Climate warming in northern ecosystems is triggering widespread permafrost thaw, during which deep soil nutrients, such as nitrogen, could become available for biological uptake. Permafrost thaw shift frozen organic matter to a saturated state, which could impede nutrient uptake. We assessed whether soil nitrogen can be accessed by the deep roots of vascular plants in thermokarst bogs, potentially allowing for increases in primary productivity.

Methods

We conducted an ammonium uptake experiment on Carex aquatilis Wahlenb. roots excavated from thermokarst bogs in interior Alaska.
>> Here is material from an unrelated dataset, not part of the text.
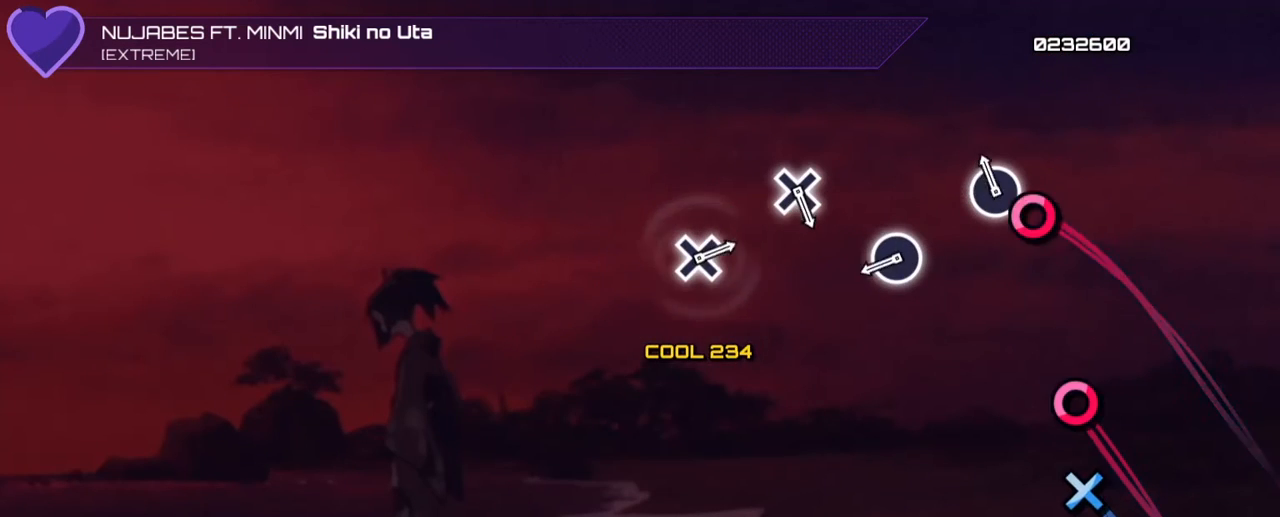
{"buttons": ["CIRCLE"], "events": [[67, "CIRCLE", "down"], [267, "CIRCLE", "up"], [433, "CIRCLE", "down"]]}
Ammonium uptake capacity was compared between deep and shallow roots. We also quantified differences in root ammonium uptake capacity and plant size characteristics (plant aboveground and belowground biomass, maximum shoot height, and maximum root length) between the actively-thawing margin and the centre of each thermokarst bog as a proxy for time-following-thaw.

Results

Deep roots had greater ammonium uptake capacity than shallow roots, while rooting depth, but not belowground biomass, was positively correlated with aboveground biomass. Although there were no differences in aboveground biomass between the margin and centre, our findings suggest that plants can benefit from investing in the acquisition of resources near the vertical thaw front.

Conclusions

Our results suggest that deep roots of C. aquatilis can contribute to plant nitrogen uptake and are therefore able to tolerate anoxic conditions in saturated thermokarst bogs. This work furthers our understanding of how subarctic and wetland plants respond to warming and how enhanced plant biomass production might help offset ecosystem carbon release with future permafrost thaw.

中文翻译：

---

多年冻土融化后，草炭黑的深根比泥炭地的浅根具有更大的铵吸收能力。

目的

北部生态系统的气候变暖引发了多年冻土的广泛融化，在此期间，深层土壤养分（例如氮）可能会被生物吸收。多年冻土融化会使冷冻的有机物转变为饱和状态，这可能会阻止养分吸收。我们评估了热喀斯特沼泽中维管植物的深根是否可以获取土壤氮，从而可能提高初级生产力。

方法

我们在Carex aquatilis Wahlenb上进行了铵吸收实验。从阿拉斯加内部的喀斯特地貌沼泽挖出的树根。比较了深根和浅根的铵吸收能力。我们还量化了主动解冻边缘和每个喀斯特地貌沼泽的中心之间的根系铵吸收能力和植物大小特征（植物地上和地下生物量，最大苗高和最大根长）之间的差异，作为时间追随的代名词解冻。

结果

深根比浅根具有更高的铵吸收能力，而生根深度而不是地下生物量与地上生物量呈正相关。尽管边缘和中心之间的地上生物量没有差异，但我们的发现表明，植物可以通过投资于垂直解冻前沿附近的资源获取而受益。

结论

我们的结果表明，C。aquatilis的深根可以促进植物吸收氮，因此能够耐受饱和热喀斯特沼泽中的缺氧条件。这项工作使我们进一步了解了北极和湿地植物如何应对变暖，以及提高植物生物量的产量可能如何通过未来的永冻土融化来抵消生态系统的碳释放。